— SELECTED EXTRACT —
- - - - - - -

Pure Functions: The function operates independently of the external state and avoids side effects, leading to more predictable and reliable source code.
High-Order Functions: Function that accepts other functions as the parameter and returns as the function their result.
Java Lambda Expression Examples
Example 1: Without Using Lambda expression
Using the anonymous class, we can also implement the functional interface in Java without using the lambda expression. The following code demonstrates the code without using the anonymous lass:
Program
@FunctionalInterface
interface MyName{
public void SayMyName();
}
public class Main {
public static void main(String[] args) {
MyName person = new MyName(){
@Override
public void SayMyName(){
System.out.println("Harry Potter");
}
};
person.SayMyName();
}
}
Output
Harry Potter
Example 2: Using the Lambda Expression
@FunctionalInterface //It is optional
interface MyName{
public void SayMyName();
}
public class Main {
public static void main(String[] args) {
//implementing with lambda
MyName p2 = () -> {
System.out.println("Voldemort");
};
// function call.
p2.SayMyName();
}
}
Output
Voldemort
Example 3: Java Lambda Expression with No Parameter
We will use the Java lambda expression to create an interface in this example. However, we don’t use the input parameters.
Program
interface speaker {
public String say();
}
public class Main {
public static void main(String[] args) {
speaker ob = () -> {
return "Voldemort is laughing";
};
System.out.println(ob.say());
}
}
Output
Voldemort is laughing
Example 4: Java Lambda Expression with a Single Parameter
In this example, we will pass one parameter in the lambda expression in Java.

- - - - - - -

— PROVIDED INFORMATION —
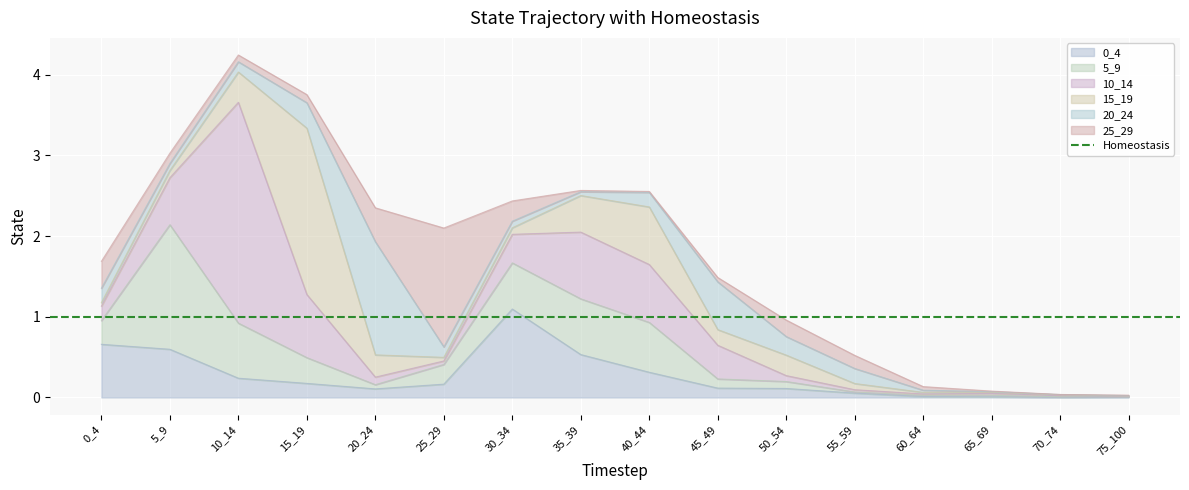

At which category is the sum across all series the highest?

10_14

- - - - - - -

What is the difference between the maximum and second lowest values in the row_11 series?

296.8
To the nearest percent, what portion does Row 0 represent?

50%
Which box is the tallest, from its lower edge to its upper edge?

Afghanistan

- - - - - - -

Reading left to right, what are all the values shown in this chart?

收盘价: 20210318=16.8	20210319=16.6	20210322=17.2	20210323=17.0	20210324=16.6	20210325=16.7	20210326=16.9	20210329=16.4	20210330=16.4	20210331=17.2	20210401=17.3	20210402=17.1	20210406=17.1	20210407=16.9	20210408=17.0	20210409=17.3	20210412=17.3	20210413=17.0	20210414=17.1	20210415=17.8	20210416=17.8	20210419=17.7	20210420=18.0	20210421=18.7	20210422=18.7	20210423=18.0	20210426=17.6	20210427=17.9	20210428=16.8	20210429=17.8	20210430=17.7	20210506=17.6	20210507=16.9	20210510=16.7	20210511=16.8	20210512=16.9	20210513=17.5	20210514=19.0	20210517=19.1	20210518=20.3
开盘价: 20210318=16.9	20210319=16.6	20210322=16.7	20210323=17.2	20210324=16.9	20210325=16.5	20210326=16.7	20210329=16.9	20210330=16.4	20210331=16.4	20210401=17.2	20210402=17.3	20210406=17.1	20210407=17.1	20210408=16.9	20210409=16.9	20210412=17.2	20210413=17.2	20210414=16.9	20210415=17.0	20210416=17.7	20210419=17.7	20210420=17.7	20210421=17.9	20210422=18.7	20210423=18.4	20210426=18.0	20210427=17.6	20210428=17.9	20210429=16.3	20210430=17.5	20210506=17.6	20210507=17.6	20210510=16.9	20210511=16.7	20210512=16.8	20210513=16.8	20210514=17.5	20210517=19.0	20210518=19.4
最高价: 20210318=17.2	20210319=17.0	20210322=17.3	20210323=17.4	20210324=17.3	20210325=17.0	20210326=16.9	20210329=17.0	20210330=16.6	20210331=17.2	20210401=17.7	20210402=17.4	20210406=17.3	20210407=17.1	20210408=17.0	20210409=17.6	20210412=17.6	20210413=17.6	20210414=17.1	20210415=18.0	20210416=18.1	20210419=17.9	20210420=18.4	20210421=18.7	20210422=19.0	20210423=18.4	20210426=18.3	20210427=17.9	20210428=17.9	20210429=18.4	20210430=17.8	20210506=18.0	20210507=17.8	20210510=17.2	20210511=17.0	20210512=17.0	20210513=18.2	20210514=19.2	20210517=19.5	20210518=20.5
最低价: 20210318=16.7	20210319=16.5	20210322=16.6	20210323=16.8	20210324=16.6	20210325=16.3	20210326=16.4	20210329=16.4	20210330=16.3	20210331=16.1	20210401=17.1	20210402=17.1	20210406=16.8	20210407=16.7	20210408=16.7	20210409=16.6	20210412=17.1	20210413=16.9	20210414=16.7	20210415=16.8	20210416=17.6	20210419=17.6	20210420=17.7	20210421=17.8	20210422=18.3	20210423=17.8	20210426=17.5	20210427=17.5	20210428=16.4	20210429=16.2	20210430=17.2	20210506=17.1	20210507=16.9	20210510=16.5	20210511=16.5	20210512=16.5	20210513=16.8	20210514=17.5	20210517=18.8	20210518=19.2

- - - - - - -

— ASSIGNMENT —
Reproduce the passage of the Java lambda expression excerpt word for word, from "Pure Functions: The" up to and including "function their result.".

— SOLUTION FOR THIS PROBLEM —
Pure Functions: The function operates independently of the external state and avoids side effects, leading to more predictable and reliable source code.
High-Order Functions: Function that accepts other functions as the parameter and returns as the function their result.